> _WHAT TO PRODUCE_
None of the images should appear in your copy. Transcribe the data in full.

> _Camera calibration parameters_
--*--

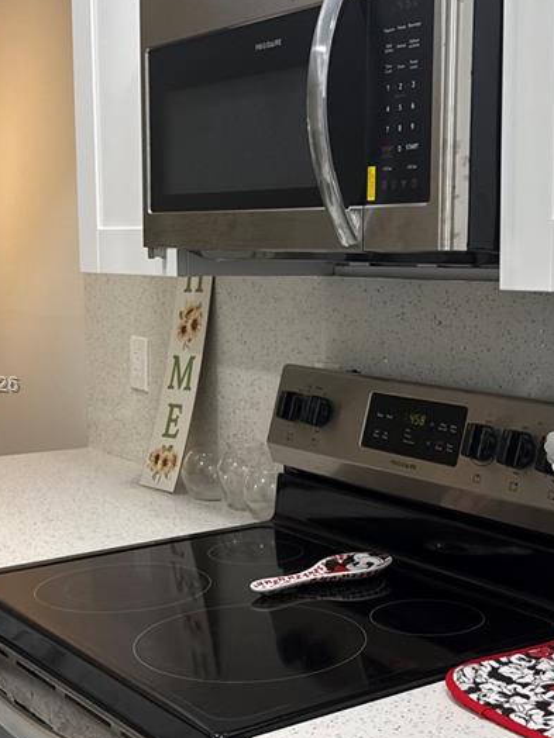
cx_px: 392
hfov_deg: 26.3
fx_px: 1174
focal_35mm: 55
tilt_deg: -5.1
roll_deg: -0.7
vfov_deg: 34.9
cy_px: 386
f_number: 1.78
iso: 80
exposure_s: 1/120
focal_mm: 6.76
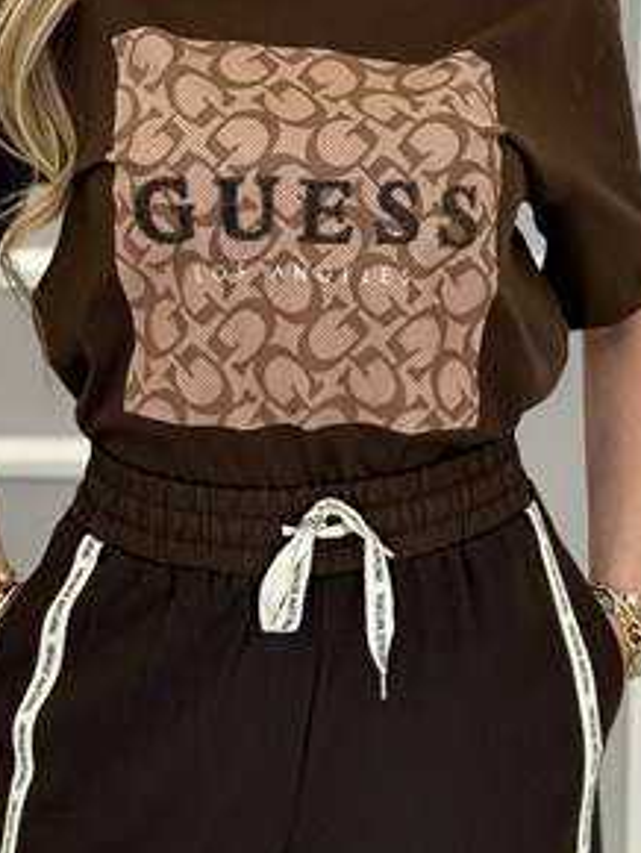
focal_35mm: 86
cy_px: 147
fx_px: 2120
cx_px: 320
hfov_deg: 17.2
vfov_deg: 22.4
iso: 100
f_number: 1.78
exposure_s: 1/100
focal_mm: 6.76
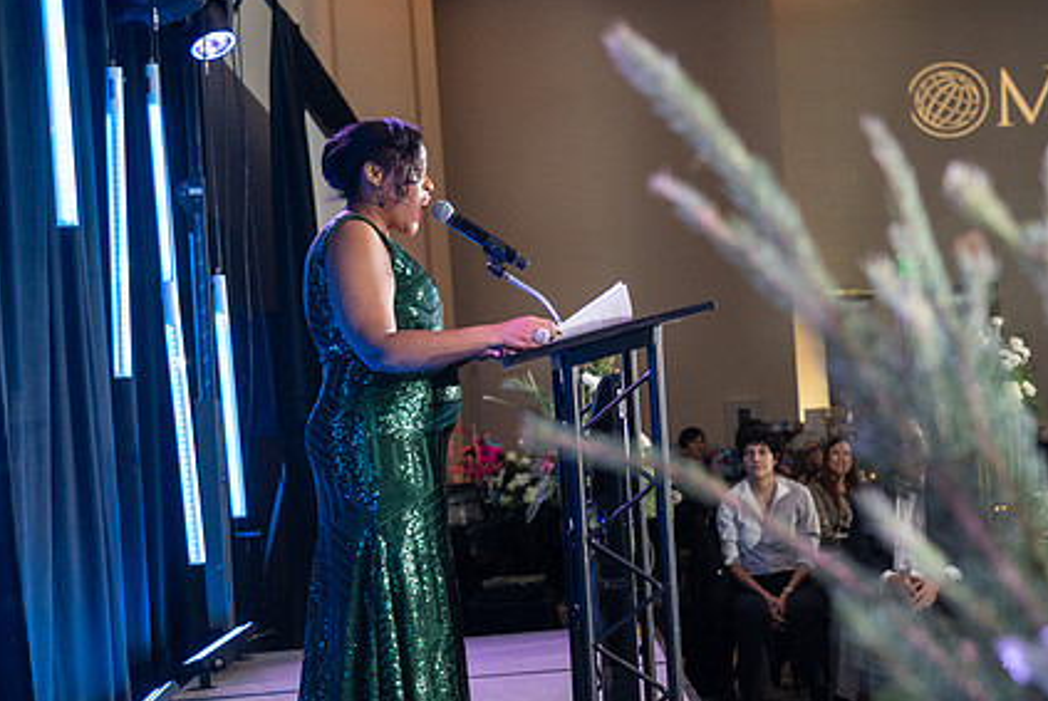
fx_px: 1836
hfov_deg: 31.7
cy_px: 368
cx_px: 666
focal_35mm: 63
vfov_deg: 21.6
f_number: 4
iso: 1600
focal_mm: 46
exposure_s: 1/200
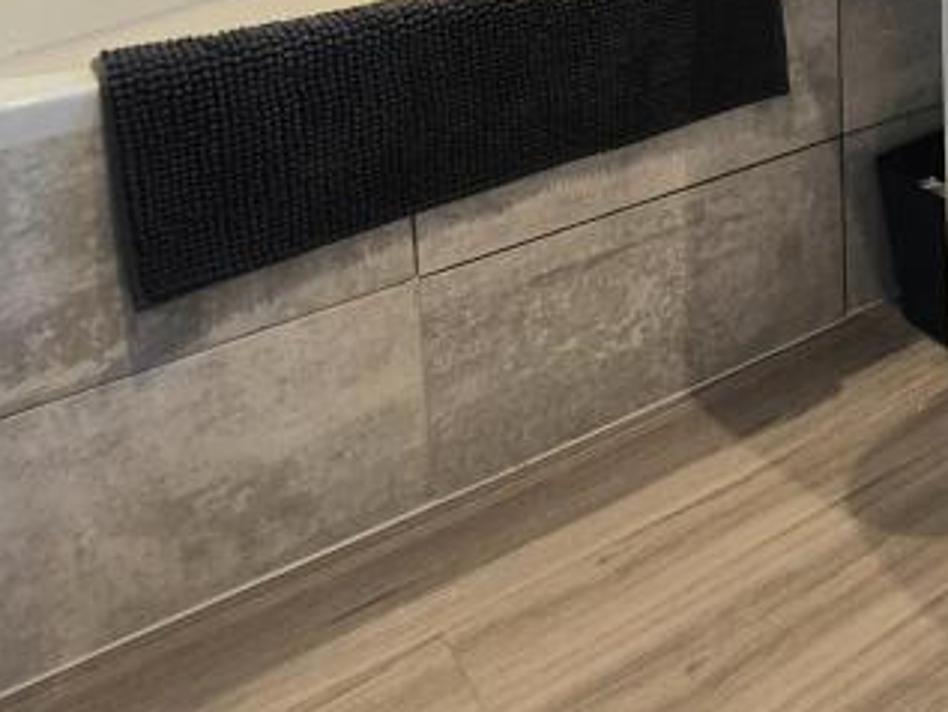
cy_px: -185
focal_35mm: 42
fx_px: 1151
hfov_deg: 42.3
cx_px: 787
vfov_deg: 28.8
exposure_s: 1/50
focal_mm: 2.2
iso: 100
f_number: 2.2
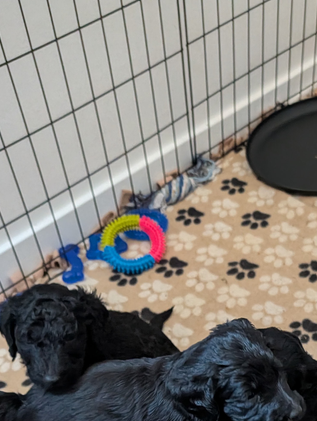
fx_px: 609
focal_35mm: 50
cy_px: 435
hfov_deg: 28.6
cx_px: 248
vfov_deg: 34.2
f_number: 1.68
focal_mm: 6.9
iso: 1469
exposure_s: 1/71.7
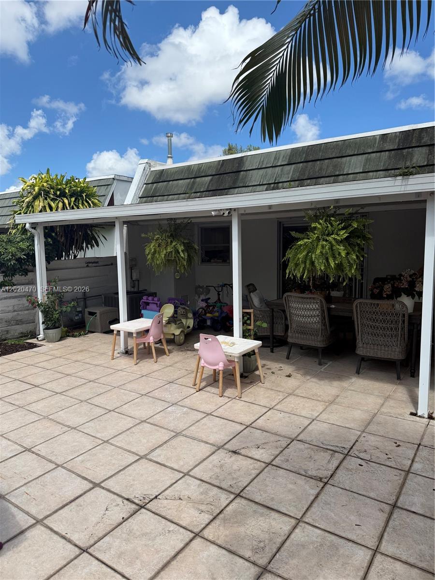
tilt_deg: -5.9
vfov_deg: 71.6
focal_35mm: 24
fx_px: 402
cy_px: 290
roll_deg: +1.0
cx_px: 218
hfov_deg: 56.8
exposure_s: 1/4405
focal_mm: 6.76
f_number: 1.78
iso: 80
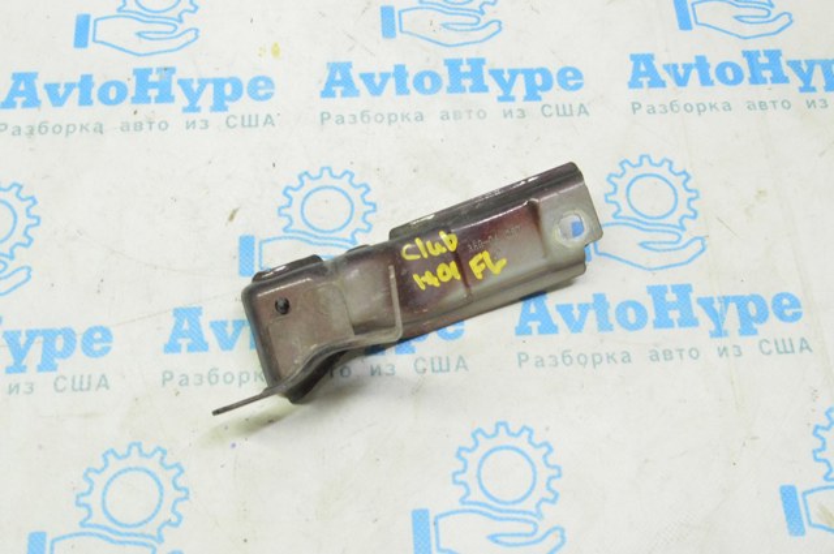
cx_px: 417
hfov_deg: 49.6
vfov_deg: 34.1
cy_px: 277
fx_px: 902
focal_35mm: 39
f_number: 20
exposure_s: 1/20
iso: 6400
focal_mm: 26
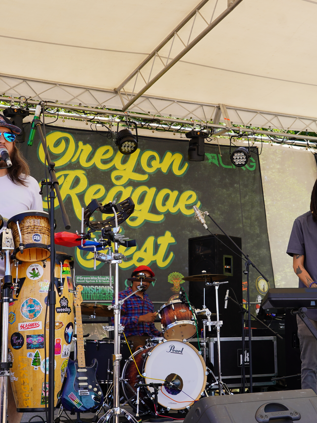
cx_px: 222
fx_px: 757
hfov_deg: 23.5
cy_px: 207
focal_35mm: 62
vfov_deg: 31.2
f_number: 7.1
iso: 100
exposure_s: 1/100
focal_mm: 37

--*--

> _YOUR SOLUTION_
cx_px: 392
hfov_deg: 26.3
fx_px: 1174
focal_35mm: 55
tilt_deg: -5.1
roll_deg: -0.7
vfov_deg: 34.9
cy_px: 386
f_number: 1.78
iso: 80
exposure_s: 1/120
focal_mm: 6.76
focal_35mm: 86
cy_px: 147
fx_px: 2120
cx_px: 320
hfov_deg: 17.2
vfov_deg: 22.4
iso: 100
f_number: 1.78
exposure_s: 1/100
focal_mm: 6.76
fx_px: 1836
hfov_deg: 31.7
cy_px: 368
cx_px: 666
focal_35mm: 63
vfov_deg: 21.6
f_number: 4
iso: 1600
focal_mm: 46
exposure_s: 1/200
cy_px: -185
focal_35mm: 42
fx_px: 1151
hfov_deg: 42.3
cx_px: 787
vfov_deg: 28.8
exposure_s: 1/50
focal_mm: 2.2
iso: 100
f_number: 2.2
fx_px: 609
focal_35mm: 50
cy_px: 435
hfov_deg: 28.6
cx_px: 248
vfov_deg: 34.2
f_number: 1.68
focal_mm: 6.9
iso: 1469
exposure_s: 1/71.7
tilt_deg: -5.9
vfov_deg: 71.6
focal_35mm: 24
fx_px: 402
cy_px: 290
roll_deg: +1.0
cx_px: 218
hfov_deg: 56.8
exposure_s: 1/4405
focal_mm: 6.76
f_number: 1.78
iso: 80
cx_px: 417
hfov_deg: 49.6
vfov_deg: 34.1
cy_px: 277
fx_px: 902
focal_35mm: 39
f_number: 20
exposure_s: 1/20
iso: 6400
focal_mm: 26
cx_px: 222
fx_px: 757
hfov_deg: 23.5
cy_px: 207
focal_35mm: 62
vfov_deg: 31.2
f_number: 7.1
iso: 100
exposure_s: 1/100
focal_mm: 37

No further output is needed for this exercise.